Tarefas a realizar:
(a) Reproduza fielmente o trecho do texto sobre o curso Cuidado em Rede que começa em "Na manhã desta" e termina em "violência de Estado.".
(b) Relacione todas as siglas que aparecem no texto sobre o curso Cuidado em Rede.
(c) Retome o texto sobre o curso Cuidado em Rede após a última frase apresentada e prossiga com a redação.

“Cuidado em Rede: conectando trabalhadores para atuar na atenção a pessoas afetadas pela violência de Estado” busca fortalecer a atuação de profissionais de saúde

Na manhã desta quinta-feira (07), o auditório da sede da Defensoria Pública do Estado do Rio de Janeiro (DPRJ) se transformou em um espaço de escuta, troca e formação. Teve início o curso “Cuidado em Rede: conectando trabalhadores para atuar na atenção a pessoas afetadas pela violência de Estado”, que visa fortalecer a atuação de profissionais do Sistema Único de Saúde (SUS) e do Sistema Único de Assistência Social (SUAS) no cuidado psicossocial a familiares de vítimas da violência estatal. A ocasião marcou o início de um percurso de três meses dedicado à construção coletiva de estratégias e metodologias de acolhimento nos territórios mais impactados pela violência de Estado.

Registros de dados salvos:
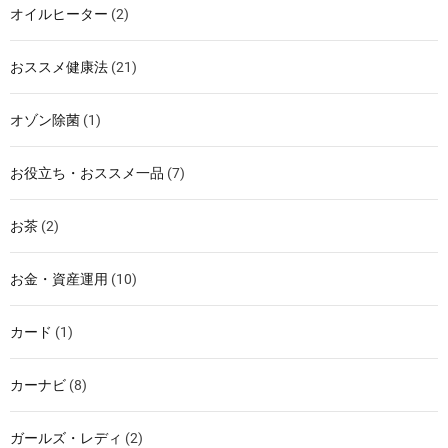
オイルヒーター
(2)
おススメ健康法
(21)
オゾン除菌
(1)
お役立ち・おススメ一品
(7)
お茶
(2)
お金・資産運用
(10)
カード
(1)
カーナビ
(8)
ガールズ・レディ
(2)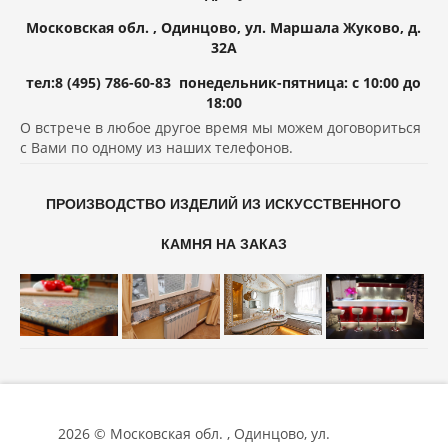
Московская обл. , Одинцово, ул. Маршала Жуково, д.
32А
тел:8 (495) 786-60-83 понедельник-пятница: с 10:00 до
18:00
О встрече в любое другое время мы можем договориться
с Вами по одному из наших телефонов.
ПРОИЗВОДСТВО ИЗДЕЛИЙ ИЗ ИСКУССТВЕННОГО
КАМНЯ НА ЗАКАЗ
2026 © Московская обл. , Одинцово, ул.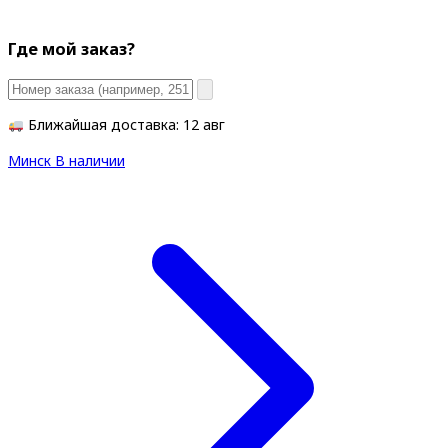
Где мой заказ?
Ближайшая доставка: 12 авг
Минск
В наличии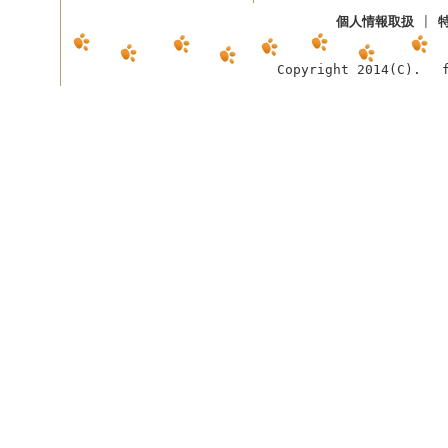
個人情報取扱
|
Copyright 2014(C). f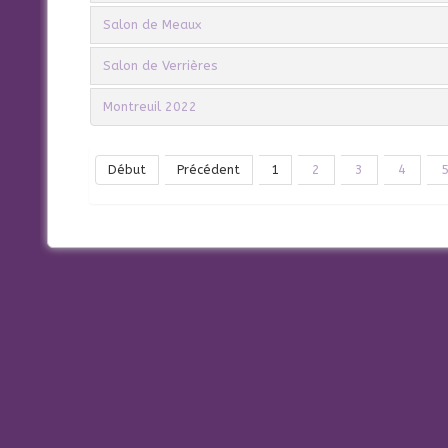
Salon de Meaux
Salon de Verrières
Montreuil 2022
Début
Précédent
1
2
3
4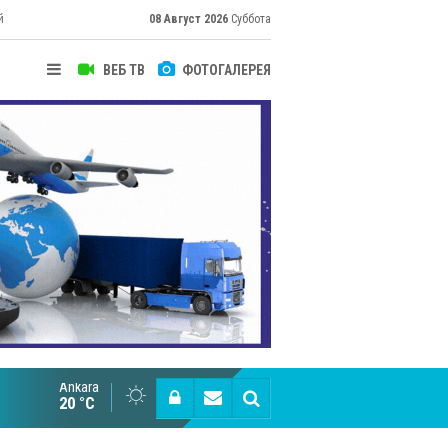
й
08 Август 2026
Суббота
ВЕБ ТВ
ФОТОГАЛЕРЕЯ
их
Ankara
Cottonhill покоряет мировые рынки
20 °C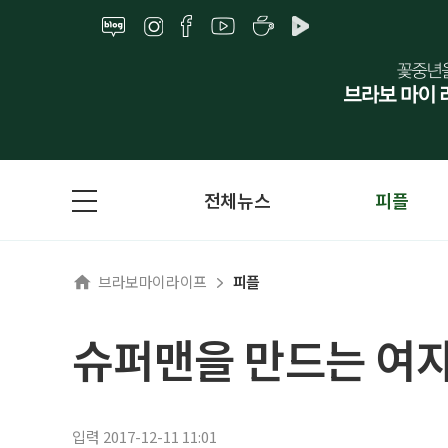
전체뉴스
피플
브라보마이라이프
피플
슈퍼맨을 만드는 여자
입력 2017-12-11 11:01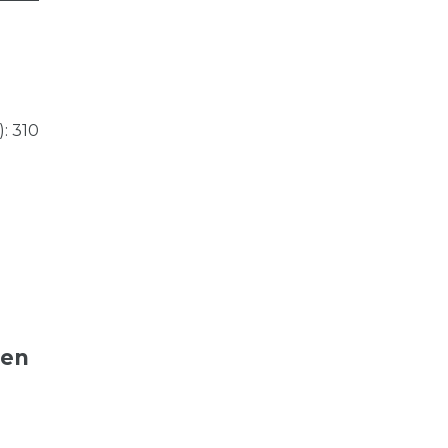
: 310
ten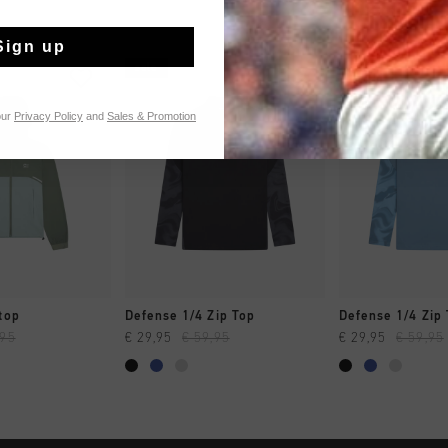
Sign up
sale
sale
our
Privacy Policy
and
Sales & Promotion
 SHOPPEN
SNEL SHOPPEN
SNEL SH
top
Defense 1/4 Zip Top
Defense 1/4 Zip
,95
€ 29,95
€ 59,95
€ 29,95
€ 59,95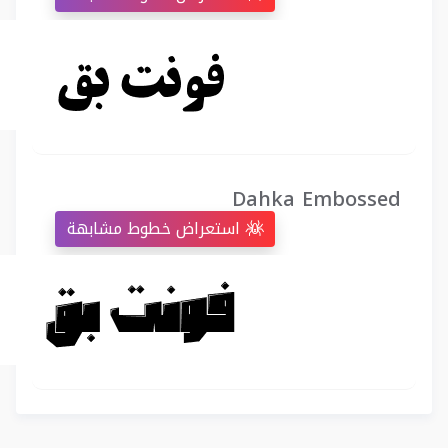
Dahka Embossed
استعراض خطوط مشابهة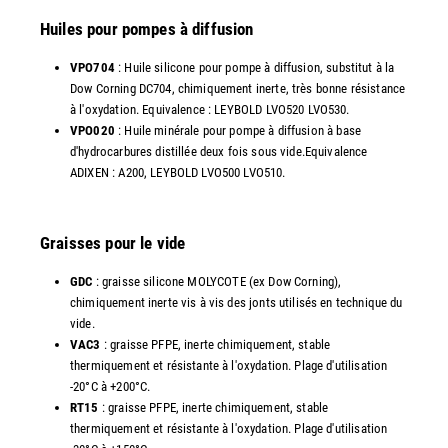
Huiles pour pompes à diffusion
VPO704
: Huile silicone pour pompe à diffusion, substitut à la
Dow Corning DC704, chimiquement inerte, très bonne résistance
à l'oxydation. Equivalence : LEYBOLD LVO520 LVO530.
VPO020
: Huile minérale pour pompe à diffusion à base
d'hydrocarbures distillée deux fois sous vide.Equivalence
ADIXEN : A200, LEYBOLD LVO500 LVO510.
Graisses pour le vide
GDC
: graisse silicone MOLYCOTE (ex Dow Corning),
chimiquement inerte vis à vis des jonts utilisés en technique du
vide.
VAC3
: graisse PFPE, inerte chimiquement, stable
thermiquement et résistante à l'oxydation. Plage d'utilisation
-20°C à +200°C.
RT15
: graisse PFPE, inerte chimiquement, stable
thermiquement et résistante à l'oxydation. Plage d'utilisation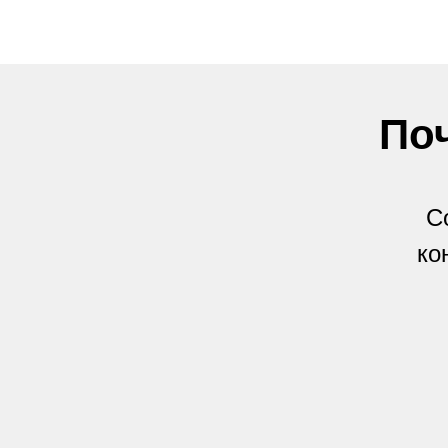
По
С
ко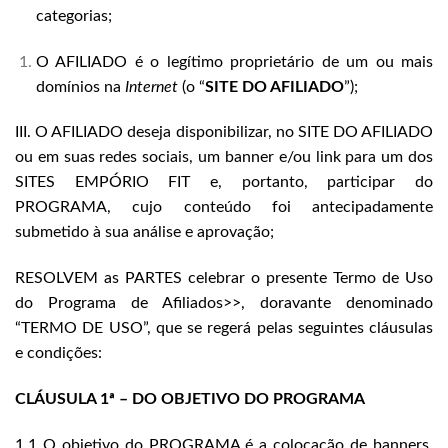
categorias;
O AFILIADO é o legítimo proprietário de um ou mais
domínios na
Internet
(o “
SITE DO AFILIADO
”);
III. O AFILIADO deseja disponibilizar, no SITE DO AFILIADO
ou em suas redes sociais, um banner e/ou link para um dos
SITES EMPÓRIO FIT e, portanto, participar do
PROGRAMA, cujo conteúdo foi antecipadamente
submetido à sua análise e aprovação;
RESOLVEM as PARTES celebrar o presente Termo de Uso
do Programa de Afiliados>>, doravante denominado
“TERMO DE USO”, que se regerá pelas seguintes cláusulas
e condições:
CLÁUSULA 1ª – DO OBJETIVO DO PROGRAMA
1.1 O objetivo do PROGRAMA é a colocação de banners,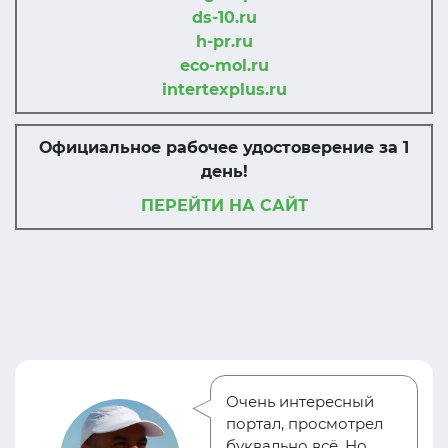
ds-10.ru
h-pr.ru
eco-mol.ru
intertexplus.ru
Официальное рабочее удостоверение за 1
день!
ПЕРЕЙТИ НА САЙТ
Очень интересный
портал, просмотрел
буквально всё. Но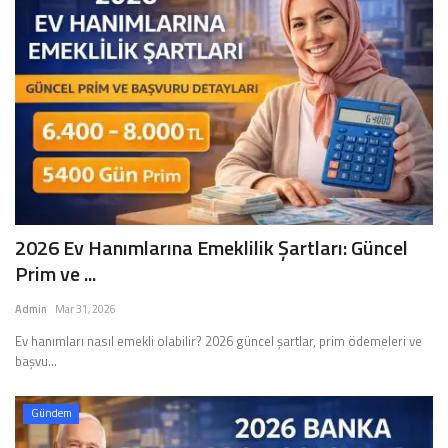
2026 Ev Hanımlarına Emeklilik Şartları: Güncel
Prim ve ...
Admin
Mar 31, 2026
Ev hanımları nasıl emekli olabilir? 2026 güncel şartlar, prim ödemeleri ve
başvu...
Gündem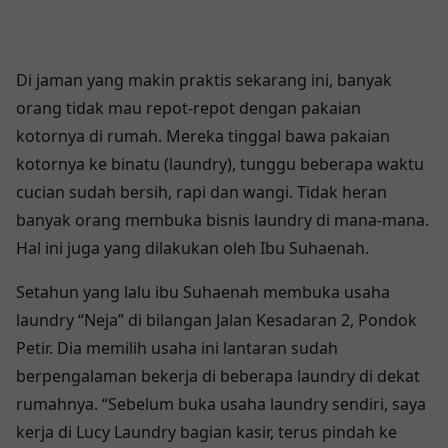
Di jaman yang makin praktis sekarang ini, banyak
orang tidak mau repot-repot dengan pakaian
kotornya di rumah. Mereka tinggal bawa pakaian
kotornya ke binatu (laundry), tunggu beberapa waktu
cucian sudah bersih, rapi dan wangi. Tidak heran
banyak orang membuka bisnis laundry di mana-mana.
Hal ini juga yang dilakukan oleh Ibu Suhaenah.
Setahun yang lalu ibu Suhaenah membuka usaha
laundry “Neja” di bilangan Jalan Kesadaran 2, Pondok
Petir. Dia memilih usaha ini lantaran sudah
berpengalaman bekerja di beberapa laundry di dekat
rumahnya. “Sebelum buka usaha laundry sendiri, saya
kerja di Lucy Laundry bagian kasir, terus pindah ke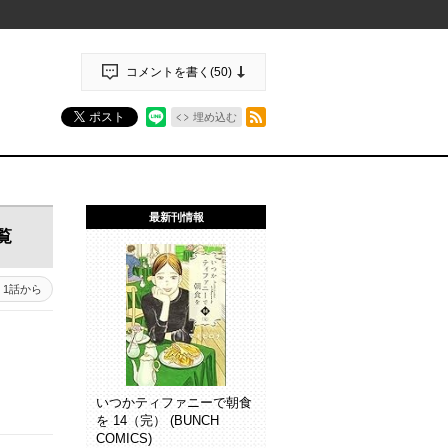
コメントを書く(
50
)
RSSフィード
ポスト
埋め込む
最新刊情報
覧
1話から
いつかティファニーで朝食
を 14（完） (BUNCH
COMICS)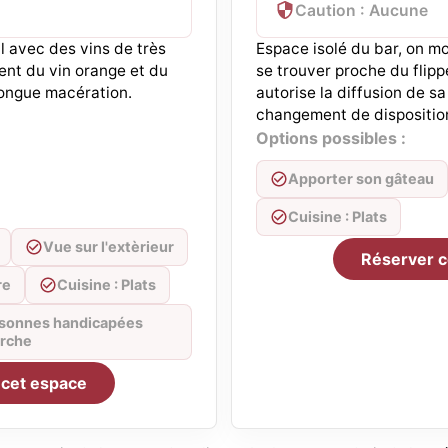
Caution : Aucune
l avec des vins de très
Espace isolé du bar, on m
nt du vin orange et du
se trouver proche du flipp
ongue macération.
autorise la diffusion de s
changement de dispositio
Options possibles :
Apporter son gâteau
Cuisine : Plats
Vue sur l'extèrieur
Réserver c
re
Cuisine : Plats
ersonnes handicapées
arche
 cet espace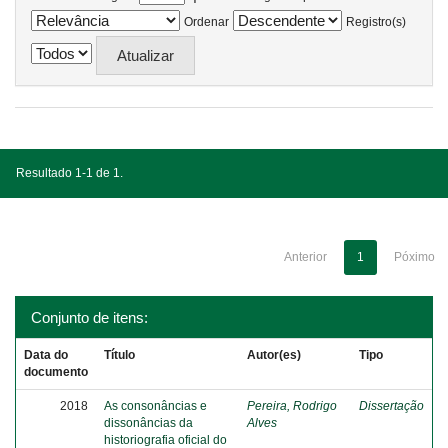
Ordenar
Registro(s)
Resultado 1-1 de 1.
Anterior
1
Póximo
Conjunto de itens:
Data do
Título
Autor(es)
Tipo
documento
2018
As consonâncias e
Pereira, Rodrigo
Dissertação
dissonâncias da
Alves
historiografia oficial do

Respostas das atividades:
(a)
Na manhã desta quinta-feira (07), o auditório da sede da Defensoria Pública do Estado do Rio de Janeiro (DPRJ) se transformou em um espaço de escuta, troca e formação. Teve início o curso “Cuidado em Rede: conectando trabalhadores para atuar na atenção a pessoas afetadas pela violência de Estado”, que visa fortalecer a atuação de profissionais do Sistema Único de Saúde (SUS) e do Sistema Único de Assistência Social (SUAS) no cuidado psicossocial a familiares de vítimas da violência estatal. A ocasião marcou o início de um percurso de três meses dedicado à construção coletiva de estratégias e metodologias de acolhimento nos territórios mais impactados pela violência de Estado.

(b) DPRJ, SUS e SUAS.

(c)
A mesa de abertura contou com a presença da Subdefensora Pública-Geral Institucional, Suyan Liberatori; da Ouvidora-Geral da DPRJ, Fabiana Silva; da Coordenadora do Núcleo de Atenção Psicossocial a Afetados pela Violência de Estado (Napave), Tania Kolker; do Secretário de Políticas de Ações Afirmativas, Combate e Superação do Racismo do Ministério da Igualdade Racial, Tiago Santana da Conceição; e da pesquisadora do Grupo de Estudos dos Novos Ilegalismos da UFF, Natacha Neri. As autoridades e especialistas destacaram a urgência da construção de uma política pública estruturada de cuidado em rede.

Para a Ouvidora-Geral da DPRJ, Fabiana Silva, o curso nasce com um objetivo claro: cuidar de quem cuida.

— Estamos olhando para os profissionais que estão na linha de frente do acolhimento — assistentes sociais, psicólogos e trabalhadores da saúde e assistência. Essas pessoas, que recebem mães e familiares de vítimas, muitas vezes estão pouco preparadas para lidar com tamanha dor. E como cuidar sem também ser cuidado? — provocou a Ouvidora.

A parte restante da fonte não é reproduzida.